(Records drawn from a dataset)
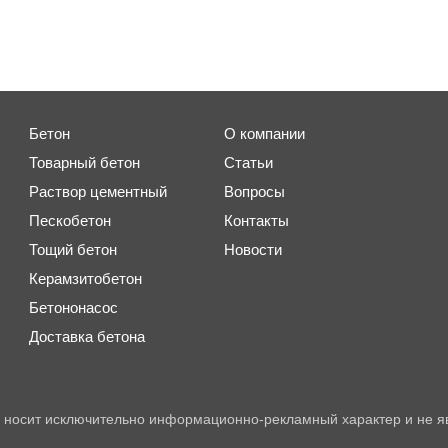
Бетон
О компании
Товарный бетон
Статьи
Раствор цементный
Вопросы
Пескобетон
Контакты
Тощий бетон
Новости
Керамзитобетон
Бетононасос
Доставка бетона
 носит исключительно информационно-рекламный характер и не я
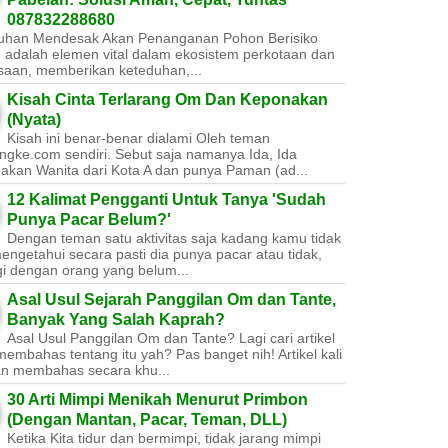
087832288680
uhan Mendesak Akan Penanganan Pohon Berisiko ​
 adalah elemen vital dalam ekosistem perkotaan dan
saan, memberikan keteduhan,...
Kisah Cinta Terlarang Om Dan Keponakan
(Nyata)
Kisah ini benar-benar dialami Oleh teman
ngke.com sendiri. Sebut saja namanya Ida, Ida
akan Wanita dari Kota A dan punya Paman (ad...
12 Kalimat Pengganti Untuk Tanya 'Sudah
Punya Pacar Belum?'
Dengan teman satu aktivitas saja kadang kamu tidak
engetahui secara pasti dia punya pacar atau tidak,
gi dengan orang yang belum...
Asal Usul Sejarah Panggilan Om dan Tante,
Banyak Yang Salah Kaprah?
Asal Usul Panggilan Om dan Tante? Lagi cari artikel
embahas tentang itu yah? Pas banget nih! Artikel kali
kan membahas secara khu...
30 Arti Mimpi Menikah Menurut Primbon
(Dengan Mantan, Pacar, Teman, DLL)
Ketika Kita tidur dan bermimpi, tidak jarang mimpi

Job: Each line of the data above must be reproduced as written. Skip the pictures.

Reply to the task:
Бетон
О компании
Товарный бетон
Статьи
Раствор цементный
Вопросы
Пескобетон
Контакты
Тощий бетон
Новости
Керамзитобетон
Бетононасос
Доставка бетона
 носит исключительно информационно-рекламный характер и не я
087832288680
uhan Mendesak Akan Penanganan Pohon Berisiko ​
 adalah elemen vital dalam ekosistem perkotaan dan
saan, memberikan keteduhan,...
Kisah Cinta Terlarang Om Dan Keponakan
(Nyata)
Kisah ini benar-benar dialami Oleh teman
ngke.com sendiri. Sebut saja namanya Ida, Ida
akan Wanita dari Kota A dan punya Paman (ad...
12 Kalimat Pengganti Untuk Tanya 'Sudah
Punya Pacar Belum?'
Dengan teman satu aktivitas saja kadang kamu tidak
engetahui secara pasti dia punya pacar atau tidak,
gi dengan orang yang belum...
Asal Usul Sejarah Panggilan Om dan Tante,
Banyak Yang Salah Kaprah?
Asal Usul Panggilan Om dan Tante? Lagi cari artikel
embahas tentang itu yah? Pas banget nih! Artikel kali
kan membahas secara khu...
30 Arti Mimpi Menikah Menurut Primbon
(Dengan Mantan, Pacar, Teman, DLL)
Ketika Kita tidur dan bermimpi, tidak jarang mimpi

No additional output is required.